Ngorongoro District Commissioner, Elias Wawa Lali, says that HIV/Aids patients should continue with their ARV doses, pending Mwasapila's concoction being scientifically proved to be effective.

"I encourage all patients currently receiving anti-retroviral treatment to continue to comply with their recommended treatment regimens, pending the efficacy of the new treatment being confirmed, Lali explained.

The DC was forced to intervene after some patients had abandoned ARVs in favour of the pastor’s medication. But, majority of people differ with the authority, saying the concoction cannot be proved scientifically because it has something to do with faith.

Way back in 1980s, ELCT had several times tried to assign a pastor to serve in the remote plains of Sonjo near Loliondo in Arusha, without success as no pastor was willing to go there.

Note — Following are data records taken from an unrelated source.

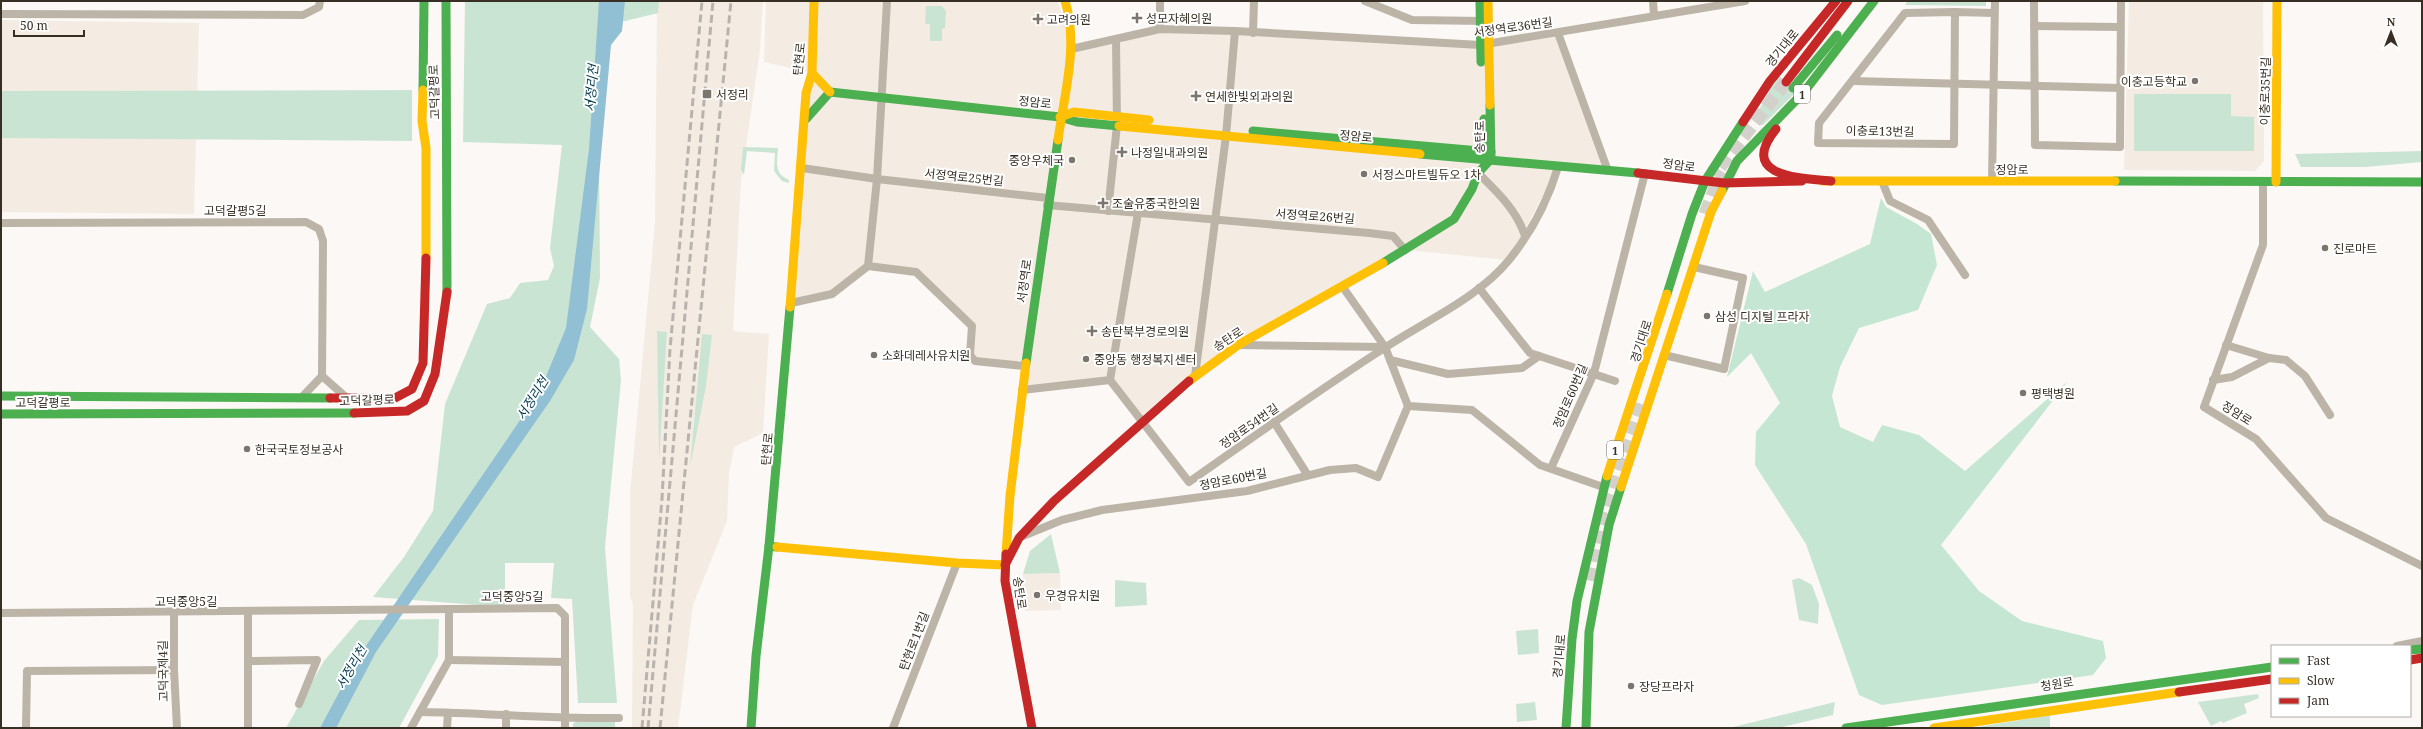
<svg xmlns="http://www.w3.org/2000/svg" width="2423" height="729" font-family="'Noto Serif','Noto Sans KR',serif">
<rect width="100%" height="100%" fill="#fbf8f5"/>
<!-- built -->
<g fill="#f4ece3">
<path d="M 657,1 L 763,1 L 760,50 L 741,181 L 733,331 L 769,334 L 763,433 L 734,447 L 729,474 L 727,521 L 693,605 L 678,728 L 632,728 L 633,604 L 630,597 L 630,494 L 655,223 Z"/>
<path d="M 766,1 L 1058,1 L 1071,49 L 1160,29 L 1480,45 L 1558,33 L 1608,171 L 1558,167 L 1509,260 L 1405,250 L 1238,345 L 1141,423 L 1110,380 L 1022,390 L 1024,366 L 975,361 L 972,326 L 916,272 L 868,266 L 832,294 L 791,303 L 812,73 L 764,62 Z"/>
<path d="M 2129,1 L 2263,1 L 2264,161 L 2255,171 L 2124,170 Z"/>
<path d="M 1,20 L 199,23 L 194,214 L 1,212 Z"/>
<path d="M 1060,573 L 1061,610 L 1025,611 L 1023,574 Z"/>
</g>
<!-- green -->
<g fill="#cae4d3">
<path d="M 465,1 L 659,1 L 658,13 L 605,26 L 599,146 L 600,278 L 590,327 L 619,359 L 621,380 L 605,547 L 617,703 L 578,703 L 572,599 L 551,598 L 554,563 L 505,563 L 505,607 L 373,597 L 404,557 L 433,511 L 445,404 L 487,304 L 510,298 L 520,283 L 548,280 L 554,266 L 550,248 L 562,145 L 463,142 Z"/>
<path d="M 1908,1 L 1986,1 L 1986,6 L 1905,5 Z"/>
<path d="M 926,6 L 942,6 L 946,11 L 945,28 L 942,29 L 942,41 L 930,41 L 930,24 L 925,24 Z"/>
<path d="M 1778,75 L 1797,91 L 1763,125 L 1758,125 L 1755,117 Z"/>
<path d="M 412,90 L 412,141 L 1,138 L 1,91 Z"/>
<path d="M 2134,94 L 2231,94 L 2231,116 L 2254,117 L 2254,151 L 2134,151 Z"/>
<path d="M 743,147 L 778,148 C 777,163 774,174 789,180 L 789,183 L 782,181 L 774,171 L 775,153 L 747,151 L 744,175 L 741,170 Z"/>
<path d="M 2422,151 L 2422,162 L 2365,167 L 2301,167 L 2295,154 Z"/>
<path d="M 657,331 L 667,332 L 659,460 Z"/>
<path d="M 702,334 L 712,335 L 706,386 L 690,467 Z"/>
<path d="M 1051,534 L 1060,573 L 1023,574 L 1030,551 Z"/>
<path d="M 1799,578 L 1812,585 L 1819,604 L 1818,624 L 1799,620 L 1792,580 Z"/>
<path d="M 1115,580 L 1146,583 L 1147,605 L 1115,607 Z"/>
<path d="M 439,619 L 438,656 L 399,728 L 286,728 L 324,661 L 359,620 Z"/>
<path d="M 1538,629 L 1539,653 L 1518,655 L 1516,631 Z"/>
<path d="M 2258,694 L 2259,698 L 2244,704 L 2247,713 L 2223,723 L 2221,721 L 2211,726 L 2198,702 Z"/>
<path d="M 1535,702 L 1537,720 L 1517,722 L 1516,704 Z"/>
<path d="M 1835,702 L 1833,715 L 1778,728 L 1729,728 Z"/>
<path d="M 2050,715 L 2050,728 L 1972,728 Z"/>
<path d="M 580,718 L 615,719 L 615,728 L 573,728 L 573,724 Z"/>
</g>
<!-- forest -->
<path fill="#c5e6d2" d="M 1881,198 L 1886,207 L 1917,224 L 1931,234 L 1937,265 L 1918,310 L 1859,328 L 1840,367 L 1832,396 L 1840,427 L 1873,442 L 1882,425 L 1919,435 L 1965,471 L 2068,381 L 1941,545 L 1979,591 L 2022,621 L 2103,641 L 2106,658 L 2093,675 L 1882,705 L 1859,695 L 1806,544 L 1755,465 L 1756,432 L 1780,403 L 1751,353 L 1727,377 L 1753,271 L 1765,292 L 1870,244 Z"/>
<!-- water -->
<path fill="#91bfd3" d="M 599,1 L 625,1 L 622,31 L 611,45 L 587,309 L 574,360 L 550,401 L 376,652 L 336,728 L 320,728 L 357,659 L 540,391 L 566,328 L 589,149 Z"/>
<g fill="none" stroke-linecap="round" stroke-linejoin="round">
<!-- primary-tunnel -->
<g stroke="#d4d0cb" stroke-width="13" stroke-dasharray="13 6" stroke-linecap="butt">
<path d="M 1720,167 L 1786,82"/>
<path d="M 1705,214 L 1718,180 L 1723,172"/>
<path d="M 1592,581 L 1603,523 L 1642,402"/>
</g>
<!-- street -->
<g stroke="#bdb4a8" stroke-width="8">
<path d="M 1160,1 L 1160,29"/>
<path d="M 1365,1 L 1412,20 L 1485,21"/>
<path d="M 1653,1 L 1654,16"/>
<path d="M 2034,1 L 2035,145 L 2120,147 L 2121,1"/>
<path d="M 1955,12 L 1905,13 L 1819,123 L 1818,143 L 1954,144 L 1955,12 L 1994,13"/>
<path d="M 1,14 L 303,15 L 319,7 L 320,1"/>
<path d="M 2034,26 L 2120,27"/>
<path d="M 1253,33 L 1254,1"/>
<path d="M 1558,33 L 1608,171"/>
<path d="M 1071,49 L 1160,29 L 1235,31 L 1480,45 L 1745,1"/>
<path d="M 1853,81 L 2120,88"/>
<path d="M 802,168 L 877,179 L 1048,198"/>
<path d="M 1478,173 C 1497,192 1517,210 1525,236"/>
<path d="M 1882,181 L 1890,201 L 1928,220 L 1965,275"/>
<path d="M 1992,181 L 1995,1"/>
<path d="M 2263,182 L 2263,245 L 2204,407 L 2256,439 L 2326,518 L 2422,566"/>
<path d="M 1047,205 L 1369,233 L 1393,236 L 1405,250"/>
<path d="M 1108,211 L 1117,125 L 1116,39"/>
<path d="M 1,223 L 306,222 L 319,229 L 323,241 L 322,376"/>
<path d="M 868,266 L 877,179 L 887,1"/>
<path d="M 1479,288 L 1530,353 L 1615,381"/>
<path d="M 791,303 L 832,294 L 868,266 L 916,272 L 972,326 L 970,355 L 975,361 L 1024,366"/>
<path d="M 1239,345 L 1385,347 L 1342,286"/>
<path d="M 2226,345 L 2269,358 L 2286,360 L 2305,376 L 2330,415"/>
<path d="M 1385,347 L 1408,406 L 1472,410 L 1540,465 L 1603,487"/>
<path d="M 1664,355 L 1724,369 L 1743,278 L 1694,267"/>
<path d="M 1390,360 L 1448,374 L 1522,368 L 1539,356"/>
<path d="M 322,376 L 348,399"/>
<path d="M 1195,376 L 1226,136 L 1235,31"/>
<path d="M 1110,380 L 1189,482 C 1254,436 1319,390 1386,347 C 1427,320 1478,298 1509,260 C 1531,233 1548,200 1558,167"/>
<path d="M 2213,380 L 2232,377 L 2269,358"/>
<path d="M 1022,390 L 1110,380 L 1138,213"/>
<path d="M 301,398 L 322,376"/>
<path d="M 1274,422 L 1307,474"/>
<path d="M 1551,468 L 1594,373 L 1645,173"/>
<path d="M 1023,536 L 1062,520 L 1102,510 L 1247,491 L 1330,470 L 1356,468 L 1378,477 L 1408,406"/>
<path d="M 1,613 C 187,613 372,609 557,608 L 565,616 L 565,728"/>
<path d="M 174,613 L 174,670 L 177,728"/>
<path d="M 2397,646 L 2422,641"/>
<path d="M 449,660 L 565,662"/>
<path d="M 249,661 L 317,660 L 299,704"/>
<path d="M 420,712 C 487,713 553,719 619,718"/>
<path d="M 26,728 L 27,671 L 174,670"/>
<path d="M 248,728 L 248,612"/>
<path d="M 411,728 L 449,660 L 449,609"/>
<path d="M 447,728 L 448,713"/>
<path d="M 506,728 L 506,714"/>
<path d="M 893,728 L 957,563"/>
</g>
<!-- fast -->
<g stroke="#4caf50" stroke-width="9">
<path d="M 446,1 L 447,292"/>
<path d="M 1480,1 L 1481,62"/>
<path d="M 1793,88 L 1837,35"/>
<path d="M 423,90 L 424,1"/>
<path d="M 830,92 L 1060,117 L 1077,122 L 1119,126"/>
<path d="M 806,119 L 830,92"/>
<path d="M 1253,131 L 1491,152"/>
<path d="M 1420,154 L 1638,173"/>
<path d="M 1482,158 L 1484,119"/>
<path d="M 2115,181 L 2422,182"/>
<path d="M 1722,191 L 1737,161 L 1804,92 L 1874,1"/>
<path d="M 1383,263 L 1454,219 L 1472,189 L 1478,173 L 1491,159 L 1490,105"/>
<path d="M 1667,294 L 1692,214 L 1705,181 L 1743,122"/>
<path d="M 1026,363 L 1058,140"/>
<path d="M 1,396 L 330,398"/>
<path d="M 1,414 L 354,413"/>
<path d="M 777,547 L 769,546 L 790,307"/>
<path d="M 2410,650 L 2422,649"/>
<path d="M 751,728 L 756,656 L 769,546"/>
<path d="M 1566,728 L 1572,639 L 1577,601 L 1607,476"/>
<path d="M 1586,728 L 1589,632 L 1609,525 L 1621,487"/>
<path d="M 1846,728 L 2272,667"/>
</g>
<!-- slow -->
<g stroke="#ffc107" stroke-width="9">
<path d="M 1488,1 L 1490,105"/>
<path d="M 812,73 L 830,92"/>
<path d="M 423,90 L 422,121 L 426,148 L 426,258"/>
<path d="M 1060,117 L 1074,112 L 1149,120"/>
<path d="M 1119,126 L 1420,154"/>
<path d="M 1058,140 C 1064,95 1079,45 1065,1"/>
<path d="M 1823,181 L 2115,181"/>
<path d="M 2276,182 L 2277,1"/>
<path d="M 790,307 L 806,93 L 812,73 L 814,1"/>
<path d="M 1189,381 L 1238,345 L 1383,263"/>
<path d="M 1607,476 L 1667,294"/>
<path d="M 1621,487 L 1711,212 L 1722,191"/>
<path d="M 777,547 L 957,563 L 1005,565"/>
<path d="M 1006,554 L 1010,496 L 1026,363"/>
<path d="M 1934,728 L 2179,692"/>
</g>
<!-- jam -->
<g stroke="#c62828" stroke-width="9">
<path d="M 1786,82 L 1848,1"/>
<path d="M 1743,122 L 1770,81 L 1836,1"/>
<path d="M 1776,129 C 1738,176 1797,178 1831,181"/>
<path d="M 1638,173 L 1724,183 L 1802,181"/>
<path d="M 330,398 L 395,398 L 412,389 L 423,363 L 426,258"/>
<path d="M 354,413 L 407,411 L 424,401 L 435,374 L 447,292"/>
<path d="M 1006,554 L 1005,581 L 1032,728"/>
<path d="M 1005,565 L 1019,538 L 1054,501 L 1189,381"/>
<path d="M 2410,660 L 2422,658"/>
<path d="M 2179,692 L 2272,679"/>
</g>
<!-- rail -->
<g stroke="#b9b3ad" stroke-width="3" stroke-dasharray="8 4" stroke-linecap="butt">
<path d="M 642,728 L 662,499 L 670,349 L 702,1"/>
<path d="M 648,728 L 713,1"/>
<path d="M 660,728 L 731,1"/>
</g>
</g>
<!-- markers -->
<g fill="#7c756d" stroke="#fff" stroke-width="1.5">
<path d="M1135 12h4v4h4v4h-4v4h-4v-4h-4v-4h4z"/>
<path d="M1036 13h4v4h4v4h-4v4h-4v-4h-4v-4h4z"/>
<circle cx="2195" cy="81" r="4"/>
<rect x="702" y="89" width="10" height="10" rx="2"/>
<path d="M1194 90h4v4h4v4h-4v4h-4v-4h-4v-4h4z"/>
<path d="M1120 146h4v4h4v4h-4v4h-4v-4h-4v-4h4z"/>
<circle cx="1072" cy="160" r="4"/>
<circle cx="1364" cy="174" r="4"/>
<path d="M1101 197h4v4h4v4h-4v4h-4v-4h-4v-4h4z"/>
<circle cx="2325" cy="248" r="4"/>
<circle cx="1707" cy="316" r="4"/>
<path d="M1090 325h4v4h4v4h-4v4h-4v-4h-4v-4h4z"/>
<circle cx="874" cy="355" r="4"/>
<circle cx="1086" cy="359" r="4"/>
<circle cx="2023" cy="393" r="4"/>
<circle cx="247" cy="449" r="4"/>
<circle cx="1037" cy="595" r="4"/>
<circle cx="1631" cy="686" r="4"/>
</g>
<g text-anchor="middle" dominant-baseline="central" stroke-width="4" stroke-linejoin="round" paint-order="stroke">
<!-- shield labels -->
<g fill="#fff" stroke="#746d66" stroke-width="1">
<rect x="1794" y="85" width="16" height="18" rx="3"/>
<rect x="1607" y="441" width="16" height="18" rx="3"/>
</g>
<g font-size="11" font-weight="bold" fill="#382f24">
<text x="1802" y="94">1</text>
<text x="1615" y="450">1</text>
</g>
<!-- poi labels -->
<g font-size="12" fill="#382f24" stroke="#fff" text-anchor="start">
<text x="1146" y="18">성모자혜의원</text>
<text x="1047" y="19">고려의원</text>
<text x="2187" y="81" text-anchor="end">이충고등학교</text>
<text x="716" y="94">서정리</text>
<text x="1205" y="96">연세한빛외과의원</text>
<text x="1131" y="152">나정일내과의원</text>
<text x="1064" y="160" text-anchor="end">중앙우체국</text>
<text x="1372" y="174">서정스마트빌듀오 1차</text>
<text x="1112" y="203">조술유중국한의원</text>
<text x="2333" y="248">진로마트</text>
<text x="1715" y="316">삼성 디지털 프라자</text>
<text x="1101" y="331">송탄북부경로의원</text>
<text x="882" y="355">소화데레사유치원</text>
<text x="1094" y="359">중앙동 행정복지센터</text>
<text x="2031" y="393">평택병원</text>
<text x="255" y="449">한국국토정보공사</text>
<text x="1045" y="595">우경유치원</text>
<text x="1639" y="686">장당프라자</text>
</g>
<!-- street labels -->
<g font-size="12" fill="#382f24" stroke="#fff">
<text transform="translate(1513 27) rotate(-8)">서정역로36번길</text>
<text transform="translate(1782 48) rotate(-51)">경기대로</text>
<text transform="translate(799 59) rotate(-84)">탄현로</text>
<text transform="translate(2265 91) rotate(-89)">이충로35번길</text>
<text transform="translate(434 92) rotate(-92)">고덕갈평로</text>
<text transform="translate(1035 102) rotate(6)">정암로</text>
<text transform="translate(1880 131) rotate(1)">이충로13번길</text>
<text transform="translate(1356 136) rotate(5)">정암로</text>
<text transform="translate(1479 137) rotate(-90)">송탄로</text>
<text transform="translate(1679 165) rotate(8)">정암로</text>
<text x="2012" y="169">정암로</text>
<text transform="translate(964 177) rotate(6)">서정역로25번길</text>
<text x="235" y="210">고덕갈평5길</text>
<text transform="translate(1315 216) rotate(4)">서정역로26번길</text>
<text transform="translate(1024 281) rotate(-82)">서정역로</text>
<text transform="translate(1228 339) rotate(-33)">송탄로</text>
<text transform="translate(1641 341) rotate(-72)">경기대로</text>
<text transform="translate(1570 396) rotate(-67)">정암로60번길</text>
<text transform="translate(367 400) rotate(-2)">고덕갈평로</text>
<text x="43" y="402">고덕갈평로</text>
<text transform="translate(2237 413) rotate(32)">정암로</text>
<text transform="translate(1249 426) rotate(-35)">정암로54번길</text>
<text transform="translate(767 449) rotate(-85)">탄현로</text>
<text transform="translate(1233 479) rotate(-11)">정암로60번길</text>
<text transform="translate(1020 593) rotate(82)">송탄로</text>
<text x="512" y="596">고덕중앙5길</text>
<text x="186" y="601">고덕중앙5길</text>
<text transform="translate(914 641) rotate(-69)">탄현로1번길</text>
<text transform="translate(1559 656) rotate(-85)">경기대로</text>
<text transform="translate(163 671) rotate(-91)">고덕국제4길</text>
<text transform="translate(2057 684) rotate(-9)">청원로</text>
</g>
<!-- water labels -->
<g font-size="13" font-style="italic" fill="#003b51" stroke="#fff">
<text transform="translate(591 88) rotate(-85)">서정리천</text>
<text transform="translate(532 398) rotate(-58)">서정리천</text>
<text transform="translate(351 667) rotate(-60)">서정리천</text>
</g>
</g>
<!-- border -->
<rect width="2423" height="729" fill="none" stroke="#382f24" stroke-width="4"/>
<!-- legend -->
<rect x="2271" y="645" width="140" height="72" fill="#ffffff" stroke="#afaca7"/>
<rect x="2279" y="658" width="20" height="6" fill="#4caf50" stroke="#afaca7"/>
<text x="2307" y="665" font-size="12" fill="#382f24">Fast</text>
<rect x="2279" y="678" width="20" height="6" fill="#ffc107" stroke="#afaca7"/>
<text x="2307" y="685" font-size="12" fill="#382f24">Slow</text>
<rect x="2279" y="698" width="20" height="6" fill="#c62828" stroke="#afaca7"/>
<text x="2307" y="705" font-size="12" fill="#382f24">Jam</text>
<!-- north arrow -->
<g transform="translate(2391 32)" stroke="#ffffff" stroke-width="3" paint-order="stroke">
<path d="M0-3L7 15L0 10L-7 15Z" fill="#382f24"/>
<text y="-6" font-size="11" font-weight="bold" text-anchor="middle" fill="#382f24">N</text>
</g>
<!-- scale -->
<path d="M14 30v6h70v-6" fill="none" stroke="#382f24" stroke-width="2"/>
<text x="20" y="30" font-size="12" fill="#382f24" stroke="#ffffff" stroke-width="3" paint-order="stroke">50 m</text>
</svg>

ELCT reported to have had asked God ‘Whom shall we send?’- The reply was clear; send the best.

This was no second rate assignment, it demanded outstanding qualifications in experience, judgment, learning and zeal. And so the thoughts went to the cream of pastors.

Later, cleric Mwasapila, who by then was serving in Babati town, volunteered to go there to the wonderment of many. He left behind his loved family and splendid home in Babati, embarking on a journey to a deep jungle of Samunge carrying the message of Jesus.